**Task brief**
Your answer should reproduce every line of the material in which the word "environment" occurs.

**Data for this task**

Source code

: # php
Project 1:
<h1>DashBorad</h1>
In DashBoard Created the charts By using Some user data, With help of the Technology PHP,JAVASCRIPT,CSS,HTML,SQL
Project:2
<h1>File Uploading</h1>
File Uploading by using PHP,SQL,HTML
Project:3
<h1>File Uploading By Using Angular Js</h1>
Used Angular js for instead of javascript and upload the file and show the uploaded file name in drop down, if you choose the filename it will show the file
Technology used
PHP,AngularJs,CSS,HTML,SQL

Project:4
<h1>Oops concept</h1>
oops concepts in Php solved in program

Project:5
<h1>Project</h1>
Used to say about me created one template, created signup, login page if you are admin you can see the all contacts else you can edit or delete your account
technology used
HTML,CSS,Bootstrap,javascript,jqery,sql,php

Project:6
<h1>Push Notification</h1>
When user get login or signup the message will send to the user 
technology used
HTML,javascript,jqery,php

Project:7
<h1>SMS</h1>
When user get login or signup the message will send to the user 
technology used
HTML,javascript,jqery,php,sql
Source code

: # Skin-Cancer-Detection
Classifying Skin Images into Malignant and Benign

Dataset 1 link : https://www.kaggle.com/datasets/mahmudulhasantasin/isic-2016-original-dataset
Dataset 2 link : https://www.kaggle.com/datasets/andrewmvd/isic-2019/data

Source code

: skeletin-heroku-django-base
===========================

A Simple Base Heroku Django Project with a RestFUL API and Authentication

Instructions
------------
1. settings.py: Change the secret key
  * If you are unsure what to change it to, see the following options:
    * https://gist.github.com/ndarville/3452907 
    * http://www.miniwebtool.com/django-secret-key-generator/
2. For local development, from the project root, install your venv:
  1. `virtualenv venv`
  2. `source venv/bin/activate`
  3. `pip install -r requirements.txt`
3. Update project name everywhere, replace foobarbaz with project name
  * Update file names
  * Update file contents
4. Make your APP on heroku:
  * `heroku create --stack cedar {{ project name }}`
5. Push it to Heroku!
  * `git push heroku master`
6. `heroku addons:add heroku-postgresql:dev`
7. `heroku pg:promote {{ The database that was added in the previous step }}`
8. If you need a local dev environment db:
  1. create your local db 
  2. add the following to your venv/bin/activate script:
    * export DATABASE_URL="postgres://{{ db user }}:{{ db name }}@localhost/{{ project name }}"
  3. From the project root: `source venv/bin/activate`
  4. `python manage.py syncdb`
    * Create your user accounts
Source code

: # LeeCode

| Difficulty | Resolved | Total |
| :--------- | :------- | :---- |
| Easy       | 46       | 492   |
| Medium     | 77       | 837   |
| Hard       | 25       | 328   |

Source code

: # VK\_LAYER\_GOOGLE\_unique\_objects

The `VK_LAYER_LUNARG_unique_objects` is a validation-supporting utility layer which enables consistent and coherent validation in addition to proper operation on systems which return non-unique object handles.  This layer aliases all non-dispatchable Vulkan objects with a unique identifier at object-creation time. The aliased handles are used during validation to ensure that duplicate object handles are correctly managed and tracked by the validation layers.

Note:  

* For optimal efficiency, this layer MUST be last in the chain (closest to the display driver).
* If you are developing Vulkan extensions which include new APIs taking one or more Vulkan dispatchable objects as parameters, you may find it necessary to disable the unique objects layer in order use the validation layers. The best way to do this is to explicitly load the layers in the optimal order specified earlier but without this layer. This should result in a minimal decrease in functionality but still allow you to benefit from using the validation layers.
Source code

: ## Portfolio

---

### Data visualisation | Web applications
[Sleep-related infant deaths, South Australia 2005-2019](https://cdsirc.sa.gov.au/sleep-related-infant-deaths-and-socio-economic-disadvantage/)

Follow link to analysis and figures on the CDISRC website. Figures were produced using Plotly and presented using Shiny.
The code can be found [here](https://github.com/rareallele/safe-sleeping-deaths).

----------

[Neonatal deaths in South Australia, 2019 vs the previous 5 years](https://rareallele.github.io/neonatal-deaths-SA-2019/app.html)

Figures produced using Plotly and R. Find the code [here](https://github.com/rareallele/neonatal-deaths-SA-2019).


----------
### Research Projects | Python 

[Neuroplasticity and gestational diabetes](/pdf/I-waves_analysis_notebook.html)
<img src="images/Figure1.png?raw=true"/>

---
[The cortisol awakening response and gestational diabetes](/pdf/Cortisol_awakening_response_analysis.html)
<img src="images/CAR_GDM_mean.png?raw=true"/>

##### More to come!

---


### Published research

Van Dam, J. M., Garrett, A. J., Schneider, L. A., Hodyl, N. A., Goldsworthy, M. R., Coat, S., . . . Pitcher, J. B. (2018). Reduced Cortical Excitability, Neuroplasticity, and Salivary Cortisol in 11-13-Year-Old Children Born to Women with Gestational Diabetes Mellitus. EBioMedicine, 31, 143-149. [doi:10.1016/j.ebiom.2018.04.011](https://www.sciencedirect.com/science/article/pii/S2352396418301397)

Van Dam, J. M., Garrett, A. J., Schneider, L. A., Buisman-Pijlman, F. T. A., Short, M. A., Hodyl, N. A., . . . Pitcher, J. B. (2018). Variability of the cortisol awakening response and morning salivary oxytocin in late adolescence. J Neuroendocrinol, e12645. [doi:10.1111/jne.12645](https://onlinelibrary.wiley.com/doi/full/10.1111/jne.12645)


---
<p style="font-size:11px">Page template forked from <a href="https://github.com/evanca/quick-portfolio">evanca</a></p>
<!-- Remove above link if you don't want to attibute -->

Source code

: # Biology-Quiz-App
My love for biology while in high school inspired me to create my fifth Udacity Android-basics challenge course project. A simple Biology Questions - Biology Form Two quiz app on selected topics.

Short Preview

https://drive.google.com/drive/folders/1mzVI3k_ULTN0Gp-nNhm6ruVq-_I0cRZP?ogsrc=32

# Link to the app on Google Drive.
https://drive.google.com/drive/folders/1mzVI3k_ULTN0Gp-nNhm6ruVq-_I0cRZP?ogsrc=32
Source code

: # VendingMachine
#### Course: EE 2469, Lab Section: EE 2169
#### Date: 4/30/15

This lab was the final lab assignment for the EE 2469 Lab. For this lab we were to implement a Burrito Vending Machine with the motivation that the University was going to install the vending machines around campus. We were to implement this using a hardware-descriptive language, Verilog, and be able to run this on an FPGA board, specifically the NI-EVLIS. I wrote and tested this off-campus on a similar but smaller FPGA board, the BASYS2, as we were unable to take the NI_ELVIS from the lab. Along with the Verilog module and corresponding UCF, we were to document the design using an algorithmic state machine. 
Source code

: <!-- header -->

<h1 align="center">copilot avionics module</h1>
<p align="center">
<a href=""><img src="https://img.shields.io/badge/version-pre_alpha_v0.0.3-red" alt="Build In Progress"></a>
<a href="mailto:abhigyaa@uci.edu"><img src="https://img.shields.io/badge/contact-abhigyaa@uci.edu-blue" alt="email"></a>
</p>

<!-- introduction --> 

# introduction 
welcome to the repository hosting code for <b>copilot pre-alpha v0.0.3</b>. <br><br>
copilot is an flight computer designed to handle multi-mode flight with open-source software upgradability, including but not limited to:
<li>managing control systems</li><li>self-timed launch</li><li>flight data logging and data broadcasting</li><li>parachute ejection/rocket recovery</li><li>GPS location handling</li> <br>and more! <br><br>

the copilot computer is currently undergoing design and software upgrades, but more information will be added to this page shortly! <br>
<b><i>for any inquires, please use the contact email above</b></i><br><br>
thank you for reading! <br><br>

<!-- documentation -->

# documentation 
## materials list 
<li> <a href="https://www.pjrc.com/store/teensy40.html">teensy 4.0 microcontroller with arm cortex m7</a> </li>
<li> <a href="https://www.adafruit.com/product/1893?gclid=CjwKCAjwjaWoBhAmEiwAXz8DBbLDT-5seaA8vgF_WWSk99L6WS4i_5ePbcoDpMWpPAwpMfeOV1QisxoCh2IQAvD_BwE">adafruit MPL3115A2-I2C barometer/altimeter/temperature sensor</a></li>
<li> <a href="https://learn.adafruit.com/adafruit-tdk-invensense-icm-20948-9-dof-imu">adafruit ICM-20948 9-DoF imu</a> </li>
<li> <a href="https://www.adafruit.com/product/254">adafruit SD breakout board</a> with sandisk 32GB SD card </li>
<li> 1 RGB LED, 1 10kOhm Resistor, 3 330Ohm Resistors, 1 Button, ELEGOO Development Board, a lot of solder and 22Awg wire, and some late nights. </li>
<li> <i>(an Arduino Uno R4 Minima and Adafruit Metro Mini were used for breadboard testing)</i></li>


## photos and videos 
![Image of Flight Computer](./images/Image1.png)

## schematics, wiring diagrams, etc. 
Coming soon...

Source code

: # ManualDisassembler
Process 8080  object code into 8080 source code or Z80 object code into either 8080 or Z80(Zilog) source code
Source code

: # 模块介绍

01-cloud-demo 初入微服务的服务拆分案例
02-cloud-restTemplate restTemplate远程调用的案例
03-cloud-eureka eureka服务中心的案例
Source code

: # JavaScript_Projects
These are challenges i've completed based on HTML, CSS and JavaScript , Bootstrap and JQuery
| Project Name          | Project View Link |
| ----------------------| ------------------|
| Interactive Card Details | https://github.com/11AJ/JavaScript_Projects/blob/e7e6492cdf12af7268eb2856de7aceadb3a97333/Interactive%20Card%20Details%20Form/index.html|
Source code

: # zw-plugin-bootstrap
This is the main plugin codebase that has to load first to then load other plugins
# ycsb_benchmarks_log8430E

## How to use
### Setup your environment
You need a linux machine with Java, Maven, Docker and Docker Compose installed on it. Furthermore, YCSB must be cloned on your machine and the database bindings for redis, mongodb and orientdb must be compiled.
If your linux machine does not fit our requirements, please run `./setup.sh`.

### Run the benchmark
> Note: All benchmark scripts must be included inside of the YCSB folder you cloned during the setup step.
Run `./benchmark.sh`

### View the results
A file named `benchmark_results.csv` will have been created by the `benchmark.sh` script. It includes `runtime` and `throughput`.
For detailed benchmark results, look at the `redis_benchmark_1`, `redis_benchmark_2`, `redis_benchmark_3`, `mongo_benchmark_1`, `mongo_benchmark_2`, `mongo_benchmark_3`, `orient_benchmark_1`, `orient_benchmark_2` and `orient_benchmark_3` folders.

**Task result**
8. If you need a local dev environment db:
### Setup your environment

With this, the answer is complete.